--- Material provided Enclosed Below ---

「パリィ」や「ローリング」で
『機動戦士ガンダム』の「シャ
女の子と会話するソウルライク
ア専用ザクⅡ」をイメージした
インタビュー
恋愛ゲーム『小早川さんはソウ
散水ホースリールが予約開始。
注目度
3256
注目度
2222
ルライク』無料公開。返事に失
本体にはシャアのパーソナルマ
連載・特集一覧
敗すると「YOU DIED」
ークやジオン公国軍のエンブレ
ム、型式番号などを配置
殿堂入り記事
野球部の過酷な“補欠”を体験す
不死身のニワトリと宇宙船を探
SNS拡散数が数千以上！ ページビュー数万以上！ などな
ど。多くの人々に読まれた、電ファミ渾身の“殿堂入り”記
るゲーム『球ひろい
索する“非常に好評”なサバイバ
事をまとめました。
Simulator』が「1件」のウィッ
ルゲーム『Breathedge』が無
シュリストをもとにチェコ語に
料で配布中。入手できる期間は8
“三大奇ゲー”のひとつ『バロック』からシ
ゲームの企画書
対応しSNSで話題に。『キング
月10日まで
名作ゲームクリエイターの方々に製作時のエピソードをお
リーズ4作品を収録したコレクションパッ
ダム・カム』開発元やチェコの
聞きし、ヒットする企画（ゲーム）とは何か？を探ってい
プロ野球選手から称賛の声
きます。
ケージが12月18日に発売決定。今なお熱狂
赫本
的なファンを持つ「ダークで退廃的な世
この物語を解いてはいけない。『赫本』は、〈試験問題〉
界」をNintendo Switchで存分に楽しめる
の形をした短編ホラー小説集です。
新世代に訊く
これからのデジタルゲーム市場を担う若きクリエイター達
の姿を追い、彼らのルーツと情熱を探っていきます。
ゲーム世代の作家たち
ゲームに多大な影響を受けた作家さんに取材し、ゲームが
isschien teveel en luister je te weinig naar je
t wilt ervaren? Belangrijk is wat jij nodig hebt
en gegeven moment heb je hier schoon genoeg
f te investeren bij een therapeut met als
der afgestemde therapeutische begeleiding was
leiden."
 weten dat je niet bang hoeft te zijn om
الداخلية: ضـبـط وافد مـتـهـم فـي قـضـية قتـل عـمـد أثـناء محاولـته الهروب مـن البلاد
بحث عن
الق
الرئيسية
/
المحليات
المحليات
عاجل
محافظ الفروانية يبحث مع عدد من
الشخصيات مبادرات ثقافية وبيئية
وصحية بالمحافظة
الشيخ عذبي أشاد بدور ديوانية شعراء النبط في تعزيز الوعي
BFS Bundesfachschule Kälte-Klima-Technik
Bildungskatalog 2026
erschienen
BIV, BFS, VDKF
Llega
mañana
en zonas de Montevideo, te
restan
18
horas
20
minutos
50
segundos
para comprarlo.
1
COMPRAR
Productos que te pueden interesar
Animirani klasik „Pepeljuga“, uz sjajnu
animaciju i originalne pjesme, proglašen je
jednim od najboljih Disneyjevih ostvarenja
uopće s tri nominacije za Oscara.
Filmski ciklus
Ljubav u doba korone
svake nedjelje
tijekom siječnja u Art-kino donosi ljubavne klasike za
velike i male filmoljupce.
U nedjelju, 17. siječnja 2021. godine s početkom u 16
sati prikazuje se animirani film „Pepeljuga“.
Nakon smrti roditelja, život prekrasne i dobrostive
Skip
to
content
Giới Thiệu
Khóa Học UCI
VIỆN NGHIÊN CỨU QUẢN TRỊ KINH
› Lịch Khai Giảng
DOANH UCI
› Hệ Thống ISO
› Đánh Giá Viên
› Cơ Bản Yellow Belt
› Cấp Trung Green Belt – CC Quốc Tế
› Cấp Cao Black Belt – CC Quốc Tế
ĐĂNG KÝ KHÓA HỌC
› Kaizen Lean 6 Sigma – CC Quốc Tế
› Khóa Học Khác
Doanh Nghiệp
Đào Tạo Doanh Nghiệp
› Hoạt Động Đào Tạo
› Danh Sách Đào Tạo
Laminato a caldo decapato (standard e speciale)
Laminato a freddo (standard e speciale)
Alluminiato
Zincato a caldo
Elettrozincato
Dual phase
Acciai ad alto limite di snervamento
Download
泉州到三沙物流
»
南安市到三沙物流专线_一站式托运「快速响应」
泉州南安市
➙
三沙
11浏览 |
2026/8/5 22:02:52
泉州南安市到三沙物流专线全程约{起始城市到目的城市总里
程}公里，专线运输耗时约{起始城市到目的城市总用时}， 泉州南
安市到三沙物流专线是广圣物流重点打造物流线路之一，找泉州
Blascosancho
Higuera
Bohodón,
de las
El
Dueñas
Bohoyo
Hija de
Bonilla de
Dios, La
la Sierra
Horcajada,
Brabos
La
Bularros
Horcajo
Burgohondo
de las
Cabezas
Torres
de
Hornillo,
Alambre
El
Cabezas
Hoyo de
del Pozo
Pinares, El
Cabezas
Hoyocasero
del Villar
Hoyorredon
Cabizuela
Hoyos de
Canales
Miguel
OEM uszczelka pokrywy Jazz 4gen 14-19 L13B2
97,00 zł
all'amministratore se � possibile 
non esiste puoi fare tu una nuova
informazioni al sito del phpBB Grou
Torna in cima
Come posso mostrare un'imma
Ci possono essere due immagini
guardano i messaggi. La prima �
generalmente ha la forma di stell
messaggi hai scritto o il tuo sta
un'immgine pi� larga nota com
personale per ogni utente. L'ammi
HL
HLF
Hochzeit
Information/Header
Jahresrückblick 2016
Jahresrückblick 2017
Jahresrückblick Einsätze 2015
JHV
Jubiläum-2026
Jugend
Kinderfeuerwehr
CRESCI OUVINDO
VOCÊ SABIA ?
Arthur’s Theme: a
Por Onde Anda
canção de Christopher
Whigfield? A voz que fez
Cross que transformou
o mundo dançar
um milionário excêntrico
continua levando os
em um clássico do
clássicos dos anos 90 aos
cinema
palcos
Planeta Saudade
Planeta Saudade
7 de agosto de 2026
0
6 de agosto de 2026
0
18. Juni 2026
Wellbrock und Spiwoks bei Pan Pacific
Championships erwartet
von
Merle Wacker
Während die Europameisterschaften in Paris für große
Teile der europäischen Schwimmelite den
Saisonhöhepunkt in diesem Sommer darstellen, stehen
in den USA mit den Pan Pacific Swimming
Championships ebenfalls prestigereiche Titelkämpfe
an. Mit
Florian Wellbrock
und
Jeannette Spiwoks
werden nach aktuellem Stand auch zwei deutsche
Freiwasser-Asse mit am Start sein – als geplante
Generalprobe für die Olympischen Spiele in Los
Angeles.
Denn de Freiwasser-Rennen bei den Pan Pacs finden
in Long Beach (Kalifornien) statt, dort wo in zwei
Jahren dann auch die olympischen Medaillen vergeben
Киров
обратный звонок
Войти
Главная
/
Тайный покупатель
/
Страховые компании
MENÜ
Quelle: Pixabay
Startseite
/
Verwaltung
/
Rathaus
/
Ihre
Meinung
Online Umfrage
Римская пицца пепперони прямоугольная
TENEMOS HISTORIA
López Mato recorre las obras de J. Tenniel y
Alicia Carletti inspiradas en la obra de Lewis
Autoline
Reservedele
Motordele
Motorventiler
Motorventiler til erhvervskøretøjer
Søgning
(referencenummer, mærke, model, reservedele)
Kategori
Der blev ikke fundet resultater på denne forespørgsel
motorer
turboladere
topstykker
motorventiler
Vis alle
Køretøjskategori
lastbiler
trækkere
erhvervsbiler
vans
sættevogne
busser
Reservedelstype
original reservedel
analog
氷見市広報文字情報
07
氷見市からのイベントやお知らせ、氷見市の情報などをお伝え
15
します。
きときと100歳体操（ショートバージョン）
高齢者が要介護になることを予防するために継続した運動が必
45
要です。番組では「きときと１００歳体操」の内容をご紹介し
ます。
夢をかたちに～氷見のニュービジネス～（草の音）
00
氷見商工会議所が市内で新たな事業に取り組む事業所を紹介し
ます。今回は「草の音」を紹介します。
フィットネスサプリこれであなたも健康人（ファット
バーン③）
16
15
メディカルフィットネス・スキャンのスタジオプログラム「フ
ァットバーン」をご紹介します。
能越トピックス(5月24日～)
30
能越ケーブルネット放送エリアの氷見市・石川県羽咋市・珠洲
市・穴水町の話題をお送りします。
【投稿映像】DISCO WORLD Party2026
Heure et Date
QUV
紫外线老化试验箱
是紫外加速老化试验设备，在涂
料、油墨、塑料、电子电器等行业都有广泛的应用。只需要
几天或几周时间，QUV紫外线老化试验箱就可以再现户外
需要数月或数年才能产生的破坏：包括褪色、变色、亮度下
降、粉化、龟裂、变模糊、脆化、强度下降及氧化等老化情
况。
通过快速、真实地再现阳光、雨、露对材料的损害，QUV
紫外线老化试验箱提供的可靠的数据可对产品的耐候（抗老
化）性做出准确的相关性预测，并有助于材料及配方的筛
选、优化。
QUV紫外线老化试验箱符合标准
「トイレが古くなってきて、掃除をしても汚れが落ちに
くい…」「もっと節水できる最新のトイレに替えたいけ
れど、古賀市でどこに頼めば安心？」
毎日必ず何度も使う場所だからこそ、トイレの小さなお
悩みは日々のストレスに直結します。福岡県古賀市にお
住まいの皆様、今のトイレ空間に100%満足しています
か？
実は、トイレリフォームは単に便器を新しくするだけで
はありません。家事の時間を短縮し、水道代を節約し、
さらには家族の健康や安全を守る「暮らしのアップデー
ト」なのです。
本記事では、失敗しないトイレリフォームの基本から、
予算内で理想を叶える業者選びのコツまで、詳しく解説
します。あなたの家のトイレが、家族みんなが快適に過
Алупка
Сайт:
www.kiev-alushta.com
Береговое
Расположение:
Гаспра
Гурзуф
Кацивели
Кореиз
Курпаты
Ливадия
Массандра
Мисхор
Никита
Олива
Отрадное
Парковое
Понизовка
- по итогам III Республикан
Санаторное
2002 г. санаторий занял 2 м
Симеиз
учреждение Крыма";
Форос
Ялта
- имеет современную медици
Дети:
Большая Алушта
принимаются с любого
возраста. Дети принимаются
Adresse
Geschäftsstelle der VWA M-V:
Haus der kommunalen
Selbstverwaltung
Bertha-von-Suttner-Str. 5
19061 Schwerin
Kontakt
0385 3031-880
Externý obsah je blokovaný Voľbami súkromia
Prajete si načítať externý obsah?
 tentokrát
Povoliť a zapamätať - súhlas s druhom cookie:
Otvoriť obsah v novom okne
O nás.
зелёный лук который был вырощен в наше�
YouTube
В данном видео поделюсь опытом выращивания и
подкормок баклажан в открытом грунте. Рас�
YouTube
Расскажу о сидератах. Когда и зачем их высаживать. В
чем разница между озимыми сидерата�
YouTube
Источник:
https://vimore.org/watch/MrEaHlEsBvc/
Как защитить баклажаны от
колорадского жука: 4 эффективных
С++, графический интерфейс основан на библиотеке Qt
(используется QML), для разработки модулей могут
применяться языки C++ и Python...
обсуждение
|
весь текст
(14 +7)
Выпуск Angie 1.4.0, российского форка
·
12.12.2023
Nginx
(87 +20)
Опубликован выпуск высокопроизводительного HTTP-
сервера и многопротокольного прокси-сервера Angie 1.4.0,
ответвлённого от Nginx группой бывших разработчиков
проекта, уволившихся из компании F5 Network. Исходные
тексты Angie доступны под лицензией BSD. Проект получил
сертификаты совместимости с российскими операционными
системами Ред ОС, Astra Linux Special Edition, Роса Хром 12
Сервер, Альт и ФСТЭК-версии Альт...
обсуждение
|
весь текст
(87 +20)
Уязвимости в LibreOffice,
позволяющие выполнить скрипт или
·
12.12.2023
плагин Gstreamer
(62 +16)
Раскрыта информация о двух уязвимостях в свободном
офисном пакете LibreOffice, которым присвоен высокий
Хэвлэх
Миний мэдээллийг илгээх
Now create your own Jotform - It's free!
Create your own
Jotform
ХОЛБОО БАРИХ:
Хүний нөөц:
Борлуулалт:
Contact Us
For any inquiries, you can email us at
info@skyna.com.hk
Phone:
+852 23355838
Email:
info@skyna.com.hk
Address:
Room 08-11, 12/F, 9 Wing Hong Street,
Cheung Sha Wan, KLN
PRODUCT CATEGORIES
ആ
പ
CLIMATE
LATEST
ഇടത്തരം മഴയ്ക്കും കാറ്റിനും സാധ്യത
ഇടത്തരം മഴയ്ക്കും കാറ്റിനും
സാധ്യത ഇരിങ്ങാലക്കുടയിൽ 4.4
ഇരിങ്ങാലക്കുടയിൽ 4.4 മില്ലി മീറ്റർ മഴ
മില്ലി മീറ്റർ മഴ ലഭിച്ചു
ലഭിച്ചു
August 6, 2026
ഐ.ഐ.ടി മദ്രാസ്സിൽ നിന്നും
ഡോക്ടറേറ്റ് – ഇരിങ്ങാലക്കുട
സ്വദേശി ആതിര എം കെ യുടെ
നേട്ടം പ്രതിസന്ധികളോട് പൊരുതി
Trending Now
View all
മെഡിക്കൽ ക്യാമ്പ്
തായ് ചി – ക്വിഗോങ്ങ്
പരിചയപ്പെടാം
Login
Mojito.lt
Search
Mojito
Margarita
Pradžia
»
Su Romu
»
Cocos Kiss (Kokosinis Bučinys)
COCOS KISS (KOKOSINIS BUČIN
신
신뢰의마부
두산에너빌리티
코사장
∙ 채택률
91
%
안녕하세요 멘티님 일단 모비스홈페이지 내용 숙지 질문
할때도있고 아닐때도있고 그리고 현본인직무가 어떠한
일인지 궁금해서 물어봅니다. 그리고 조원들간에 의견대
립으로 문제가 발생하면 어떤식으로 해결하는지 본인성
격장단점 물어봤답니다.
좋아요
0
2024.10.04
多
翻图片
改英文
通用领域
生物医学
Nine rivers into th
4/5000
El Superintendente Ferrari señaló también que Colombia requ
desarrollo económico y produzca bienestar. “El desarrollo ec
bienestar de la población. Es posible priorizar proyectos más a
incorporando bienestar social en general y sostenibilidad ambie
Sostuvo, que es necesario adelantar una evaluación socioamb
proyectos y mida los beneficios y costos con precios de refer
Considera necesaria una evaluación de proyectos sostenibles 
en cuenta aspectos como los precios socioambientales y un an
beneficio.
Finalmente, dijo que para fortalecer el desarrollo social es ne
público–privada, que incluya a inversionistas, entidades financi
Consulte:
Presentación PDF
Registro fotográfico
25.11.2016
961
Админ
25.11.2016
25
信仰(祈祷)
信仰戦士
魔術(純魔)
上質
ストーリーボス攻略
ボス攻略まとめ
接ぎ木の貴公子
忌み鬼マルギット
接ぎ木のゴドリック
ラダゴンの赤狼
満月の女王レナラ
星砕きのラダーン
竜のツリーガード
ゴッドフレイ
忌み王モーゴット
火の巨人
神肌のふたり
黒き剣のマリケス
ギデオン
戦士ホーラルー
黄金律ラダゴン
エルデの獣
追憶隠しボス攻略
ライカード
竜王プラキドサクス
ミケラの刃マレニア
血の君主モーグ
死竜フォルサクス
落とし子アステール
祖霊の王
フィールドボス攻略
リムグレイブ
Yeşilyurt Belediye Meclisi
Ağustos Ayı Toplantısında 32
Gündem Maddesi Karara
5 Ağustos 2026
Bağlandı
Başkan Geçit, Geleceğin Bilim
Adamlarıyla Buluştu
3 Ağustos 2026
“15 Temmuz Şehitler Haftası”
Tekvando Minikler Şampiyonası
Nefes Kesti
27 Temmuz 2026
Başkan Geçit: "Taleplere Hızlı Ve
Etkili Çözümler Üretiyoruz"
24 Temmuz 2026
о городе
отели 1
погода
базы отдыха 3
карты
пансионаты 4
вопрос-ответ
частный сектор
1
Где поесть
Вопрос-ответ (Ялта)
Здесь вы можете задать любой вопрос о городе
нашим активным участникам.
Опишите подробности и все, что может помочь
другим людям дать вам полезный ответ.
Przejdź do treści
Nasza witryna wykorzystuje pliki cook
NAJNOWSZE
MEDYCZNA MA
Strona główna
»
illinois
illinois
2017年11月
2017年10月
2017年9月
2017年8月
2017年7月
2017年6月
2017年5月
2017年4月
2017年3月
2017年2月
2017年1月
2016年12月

--- End of Enclosed Material provided ---

■ **What the exercise asks**
Please reproduce the records from their first line through the line containing "محافظ الفروانية يبحث مع عدد من", including both of those lines.

■ **Output of the exercise**
「パリィ」や「ローリング」で
『機動戦士ガンダム』の「シャ
女の子と会話するソウルライク
ア専用ザクⅡ」をイメージした
インタビュー
恋愛ゲーム『小早川さんはソウ
散水ホースリールが予約開始。
注目度
3256
注目度
2222
ルライク』無料公開。返事に失
本体にはシャアのパーソナルマ
連載・特集一覧
敗すると「YOU DIED」
ークやジオン公国軍のエンブレ
ム、型式番号などを配置
殿堂入り記事
野球部の過酷な“補欠”を体験す
不死身のニワトリと宇宙船を探
SNS拡散数が数千以上！ ページビュー数万以上！ などな
ど。多くの人々に読まれた、電ファミ渾身の“殿堂入り”記
るゲーム『球ひろい
索する“非常に好評”なサバイバ
事をまとめました。
Simulator』が「1件」のウィッ
ルゲーム『Breathedge』が無
シュリストをもとにチェコ語に
料で配布中。入手できる期間は8
“三大奇ゲー”のひとつ『バロック』からシ
ゲームの企画書
対応しSNSで話題に。『キング
月10日まで
名作ゲームクリエイターの方々に製作時のエピソードをお
リーズ4作品を収録したコレクションパッ
ダム・カム』開発元やチェコの
聞きし、ヒットする企画（ゲーム）とは何か？を探ってい
プロ野球選手から称賛の声
きます。
ケージが12月18日に発売決定。今なお熱狂
赫本
的なファンを持つ「ダークで退廃的な世
この物語を解いてはいけない。『赫本』は、〈試験問題〉
界」をNintendo Switchで存分に楽しめる
の形をした短編ホラー小説集です。
新世代に訊く
これからのデジタルゲーム市場を担う若きクリエイター達
の姿を追い、彼らのルーツと情熱を探っていきます。
ゲーム世代の作家たち
ゲームに多大な影響を受けた作家さんに取材し、ゲームが
isschien teveel en luister je te weinig naar je
t wilt ervaren? Belangrijk is wat jij nodig hebt
en gegeven moment heb je hier schoon genoeg
f te investeren bij een therapeut met als
der afgestemde therapeutische begeleiding was
leiden."
 weten dat je niet bang hoeft te zijn om
الداخلية: ضـبـط وافد مـتـهـم فـي قـضـية قتـل عـمـد أثـناء محاولـته الهروب مـن البلاد
بحث عن
الق
الرئيسية
/
المحليات
المحليات
عاجل
محافظ الفروانية يبحث مع عدد من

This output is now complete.